The total antioxidant content (TAC) of the cell was estimated using the FRAP method. A reaction mixture, composed of 300 mM sodium acetate buffer (the pH value was adjusted to 6.3), 10 mM tripyridyl-s-triazine (Sigma-Aldrich, USA) dissolved in 40 mM HCl, and 20 mM iron chloride, was prepared as the FRAP solution. Additionally, 1700 μL of this solution was diluted with 850 μL distilled water and then 150 μL of the sample was added to the diluted FRAP solution and kept in dark for 10 minutes. In addition, the absorbance of the solution was measured at 593 nm using a spectrophotometer (T80+). Using different concentrations of iron sulfate (FeSo4.7H2O, Merck Company, Germany), a standard graph was plotted, and the total antioxidant capacity (TAC) of samples was calculated using linear formulas Y=0.0078X+0.02, R²=0.9923. In the mentioned formula, Y and X represent absorption and concentration, respectively.

Statistical Analysis

SPSS (version 16, Sun Microsystems Inc., USA) was used to analyze data by the one-way analysis of variance (ANOVA) and the Tukey honestly significant difference test as post hoc test. The results were presented as the mean ± standard deviation, and P < 0.05 was considered as the minimum level of significance.

Results

Cell Viability

According to the trypan blue staining assay, a significant (P < 0.05) dose-dependent reduction of cell viability was observed from 0.6 mM at 12 hours of treatment when compared with the control group. Further, a significant concentration reduction (P < 0.05) of cell viability was found from 0.2 mM onward at 24 and 48 hours. Based on the results, the highest mortality was detected in the group of cells treated with 16 mM of DEA at all treatment time intervals (Table 1). The results of trypan blue analysis were also confirmed by MTT assay (Table 1).

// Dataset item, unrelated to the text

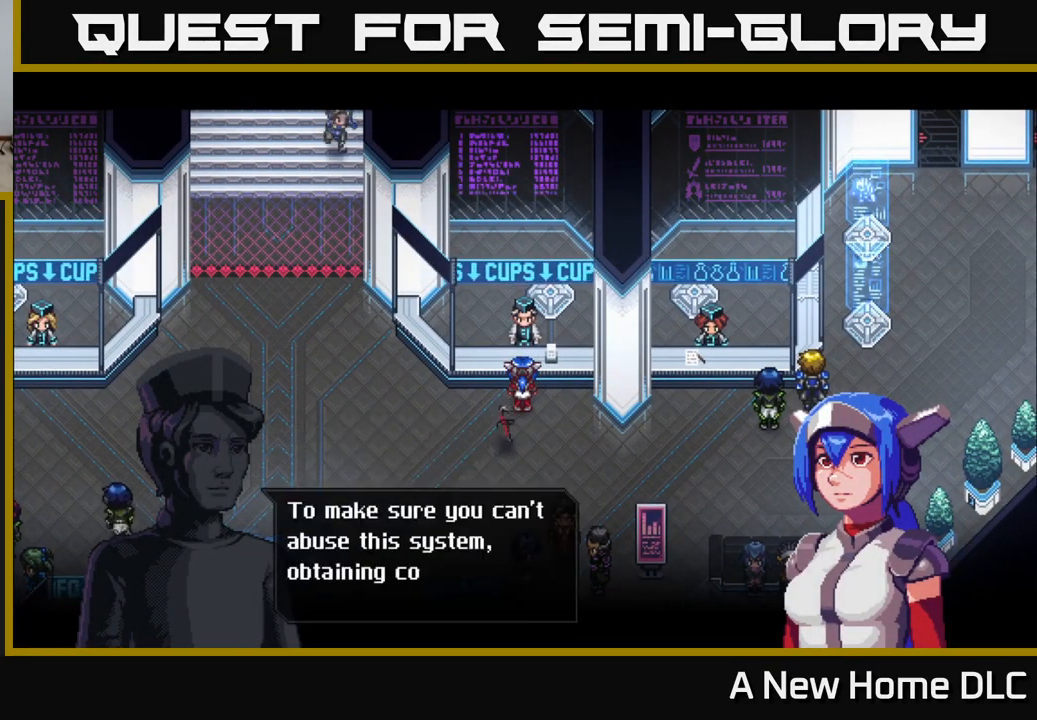
{"buttons": [], "left_stick": "center", "right_stick": "center", "events": []}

Proliferation Ability Based on PDN and CFA

The PDN showed a significant (P < 0.05) concentration-dependent reduction with 1 and 4 mM of DEA. It was observed that 4 mM caused a highly significant (P < 0.001) reduction at 2, 4, and 8 days when compared with the control group. At the highest concentration of DEA (16 mM), the cells were detached from the bottom of the culture dish, therefore, no result was obtained and the PDN was reported as zero (Table 2).

The statistical analysis of data (Table 2) also demonstrated that 1 and 4 mM of DEA at days 7 and 14 caused a highly significant (P < 0.05) decline in the number of the colony when compared with the control group while only the reduction of diameter was significant (P < 0.05). In addition, macroscopic (Figure 1) and microscopic (Figure 2) observations of the BMSCs confirmed the statistical results. At 16 mM, no colonies were formed and no data were recorded accordingly.

With respect to viability and proliferation results which revealed the high mortality of 16 mM treatment, the data of this concentration was no more included in further analysis.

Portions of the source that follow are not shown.